Humanidades

Viver em sociedade é engraçado: respondemos as mesmas perguntas sempre com as mesmas respostas, nos surpreendemos com situações triviais, nos enfurecemos já prevendo que iremos nos enfurecer, apresentamos o mesmo padrão de comportamento quando estamos com sono, quando alegres, quando tristes, quando bocejamos ao ver outrem bocejar, fingimos estar ocupados para não demonstrar que estamos distraídos, em resumo, em todas as formas comportamentais do cotidiano. Isso sem considerar as verdadeiras mentiras benéficas que contamos para escapar de situações que julgamos insólitas ou inconvenientes para confabular junto a outrem inconsequente, sob nosso ponto de vista umbiguista. Poderíamos resumir toda essa maçaroca estruturalmente desprovida de criatividade em uma só palavra: previsibilidade.

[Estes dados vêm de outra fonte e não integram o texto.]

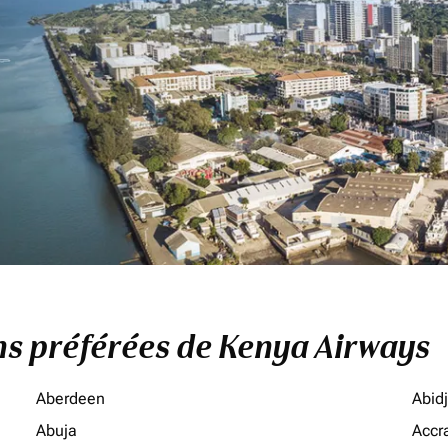
ons préférées de Kenya Airways
Aberdeen
Abid
Abuja
Accr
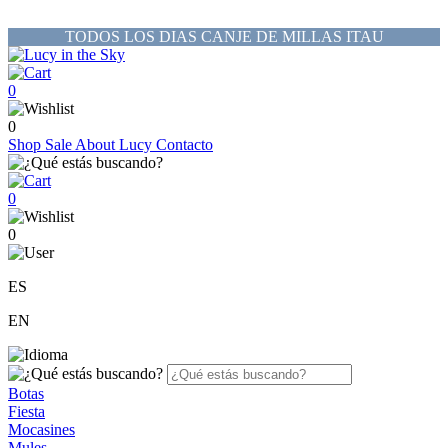
TODOS LOS DIAS CANJE DE MILLAS ITAU
0
0
Shop
Sale
About Lucy
Contacto
0
0
ES
EN
Botas
Fiesta
Mocasines
Mules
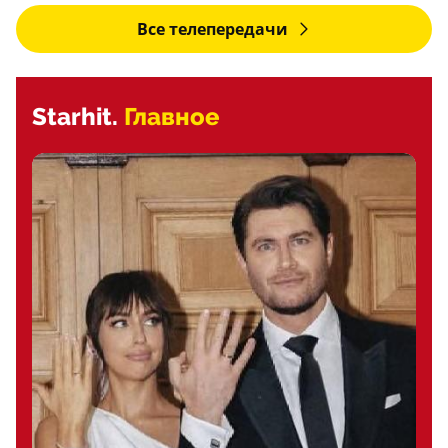
Все телепередачи
Starhit.
Главное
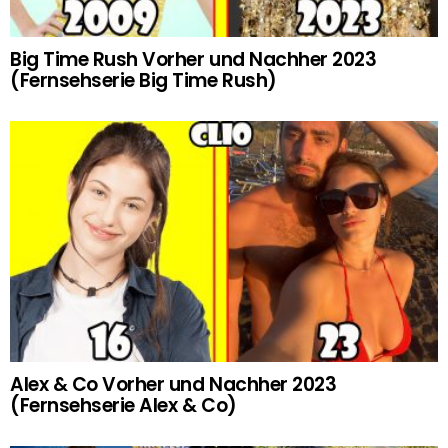
Big Time Rush Vorher und Nachher 2023
(Fernsehserie Big Time Rush)
Alex & Co Vorher und Nachher 2023
(Fernsehserie Alex & Co)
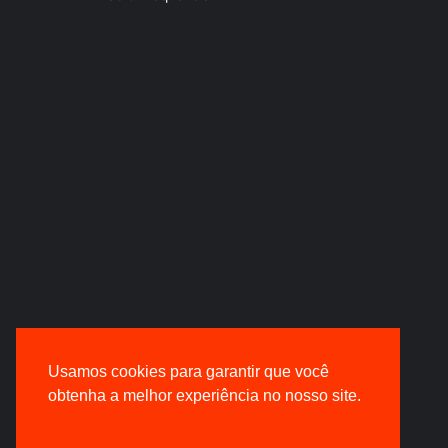
Usamos cookies para garantir que você
obtenha a melhor experiência no nosso site.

Criamos superproduções cinematográficas a fim de representar nossas grandes invenções inúteis, nossas grandes conquistas desinteressantes, nossos intrínsecos defeitos nunca assumidos, escrevemos livros e fazemos músicas para esbanjar nossa sagaz intelectualidade (sim, aquela mesma que nos torna tão mais importantes que nossos hermanos animais cordados, artrópodes, platelmintos e assim por diante) e que, no entanto, consiste numa repetição em diferentes sentenças e tons. Cultuamos nossa própria imagem, nos desfazemos em berros e emoções transviadas quando cruzamos com ícones humanos pelas ruas (ou então quando ficamos acampados às portas de hotéis e aeroportos para vermos um humano superior brevemente a caminhar em busca da auto-afirmação calcada em manter um patrimônio milionário-superficial), queremos parecer diferentes para encobrir quem na verdade somos e, dessa forma, parecemos todos estupidamente iguais (não fosse isso, ainda assim pareceríamos iguais, entretanto não estupidamente, mas sim naturalmente).

Viver em sociedade é engraçado: costumamos escrever sobre a sociedade como se não fizéssemos parte dela, como se estivéssemos observando-a através da janela de um avião monomotor, sobrevoando vagarosamente sobre o relevo inconstante no qual nos distribuímos enquanto espécie terrena. Quanta presunção criticar algo se utilizando das mesmíssimas ferramentas as quais se está a criticar. Ironia ou previsibilidade? Não importa, são sinônimos de humanidades.